Storage rings for electrons serve today (2013) mainly as sources for synchrotron radiation. Storage rings for ions are used in particle physics, especially in the form of colliders . These are systems with two beams rotating in opposite directions; Collisions (Engl. Collision , collision) of these particles allow nearly complete conversion of kinetic energy into new particles (see Colliding Beam Experiment ).

Examples of storage rings are:

  • SPEAR (Stanford Positron Electron Asymmetric Ring) at the SLAC in Stanford (from 1972, electron-positron collider with twice 4 GeV), where charmonium and tau-lepton were discovered.
  • at CERN the Intersecting Storage Rings (ISR) (Proton-Antiproton, twice 31 GeV, from 1971), the SPS (expanded to Proton-Antiproton Collider from 1981, twice 450 GeV), the Large Electron-Positron Collider (LEP, 1989 to 2000, twice 104 GeV in LEP II) and today's Large Hadron Collider (Proton-Proton Collider, currently the largest accelerator to date with twice 6.5 TeV)
  • the Tevatron at Fermilab (from 1987, Proton-Antiproton Collider, twice 900 GeV, from 2002 with twice 1 TeV; shut down in 2011)
  • the ESR, experimental storage ring at the GSI Helmholtz Center for Heavy Ion Research
  • or the various storage rings at DESY (Doris, Petra, Hera).

species

application areas

Synchrotron radiation

Synchrotron radiation was originally a "waste product" of large electron accelerators built for physical research (e.g. in the HASYLAB at DESY ). Today (2014) it is used in a variety of ways in materials research, medical diagnostics and other applications and is therefore produced in many specially built electron accelerator systems.

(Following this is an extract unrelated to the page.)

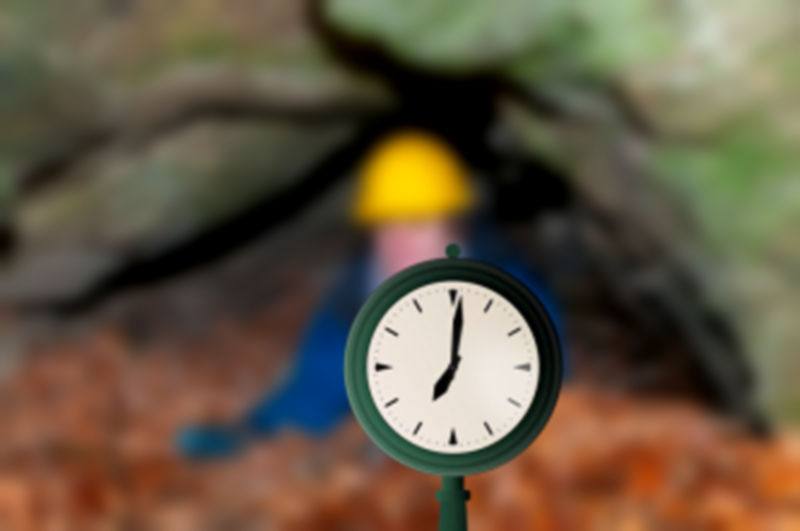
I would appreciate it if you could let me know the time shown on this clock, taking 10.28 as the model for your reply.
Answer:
7.01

The free electron laser is a special case of the generation of synchrotron radiation .

Awards

The Robert R. Wilson Prize , the IEEE Particle Accelerator Science and Technology Award , the EPS Accelerator Group Prizes, and the USPAS Prize for Achievement in Accelerator Physics and Technology are awarded for achievements in the field of accelerator physics . Nobel Prizes in this field have been awarded to Ernest Lawrence , John Cockcroft , Ernest Walton , Edwin McMillan and Simon van der Meer . In addition, numerous other Nobel Prizes are based on discoveries made at particle accelerators.

See also

literature

  • Herbert Daniel : Accelerator , Teubner 1974
  • F. Hinterberger: Physics of Particle Accelerators and Ion Optics . 2nd edition, Springer 2008, ISBN 978-3-540-75281-3
  • Ragnar Hellborg (Ed.): Electrostatic Accelerators . Springer Verlag, Berlin 2005, ISBN 3-540-23983-9
  • Klaus Wille: Physics of Particle Accelerators and Synchrotron Radiation Sources , Teubner, 2nd edition, 1996
  • Pedro Waloschek , Oskar Höfling : The world of the smallest particles - advance to the structure of matter , rororo 1984, 2nd edition 1988 (popular science)
  • Andrew Sessler, Edmund Wilson: Engines of discovery - a century of particle accelerators , World Scientific 2007 (on the story)

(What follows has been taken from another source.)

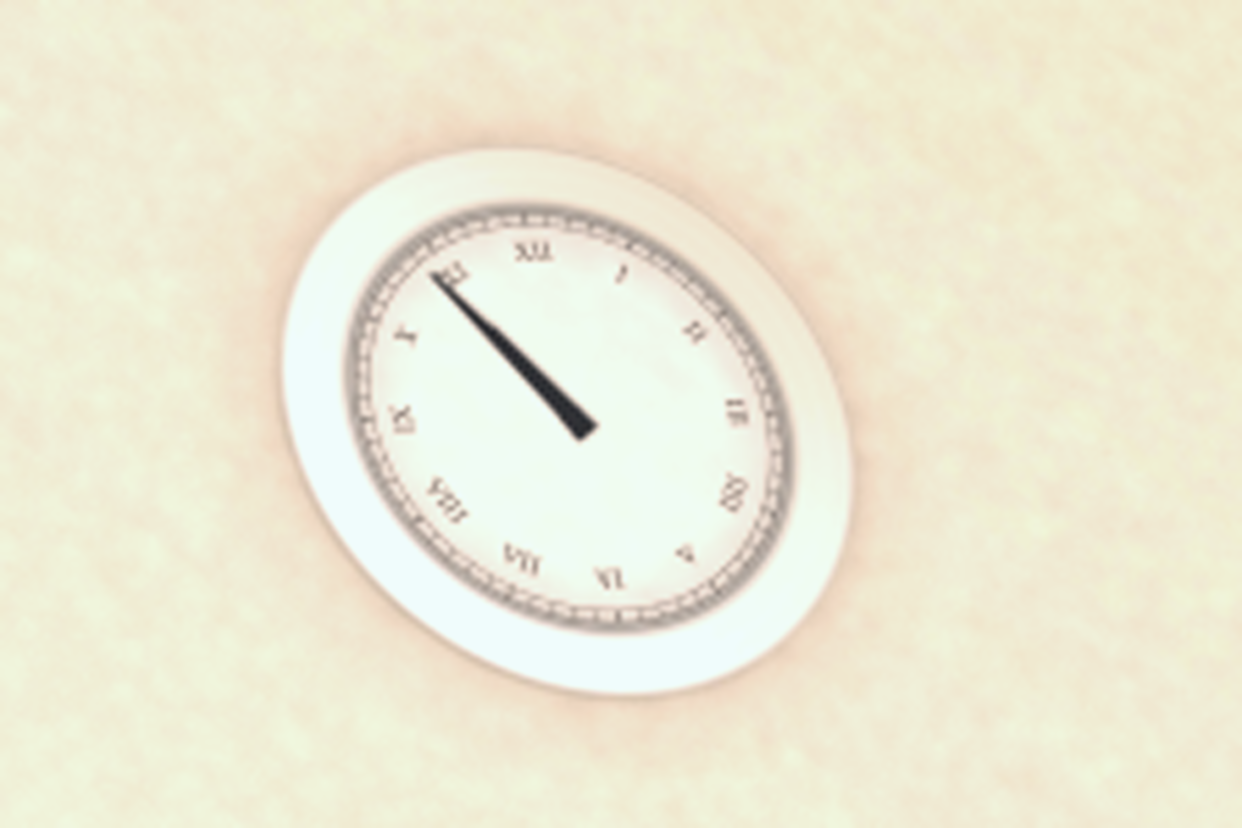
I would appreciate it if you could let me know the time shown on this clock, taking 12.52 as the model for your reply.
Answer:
10.54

For high energy accelerators:

  • Helmut Wiedemann Particle Accelerator Physics , 3rd edition, Springer 2007, ISBN 3-540-49043-4

Web links

Commons : Particle Accelerator  - Collection of images, videos and audio files
Wiktionary: particle accelerator  - explanations of meanings, word origins, synonyms, translations

Sources and Notes

  1. Frank Hinterberger, Physics of Particle Accelerators and Ion Optics, Springer, 2008, ISBN 978-3-540-75281-3 .
  2. DA Edwards, MJ Syphers, An Introduction to the Physics of High-Energy Accelerators, Wiley, 1993, ISBN 0-471-55163-5 .
  3. Helmholtz Center Berlin for Materials and Energy Healing from the particle accelerator Archivlink ( Memento from May 6, 2013 in the Internet Archive ), accessed on July 7, 2013.
  4. the DC voltage accelerators are a total sometimes referred to as "electrostatic accelerator" in the literature, although only some of their types on effects of electrostatics based
  5. CERN announcement of June 5, 2015 [1]
  6. World of Physics Superconducting high-frequency cavities , accessed on November 26, 2015.
  7. ^ SLAC SPEAR History , accessed July 7, 2013.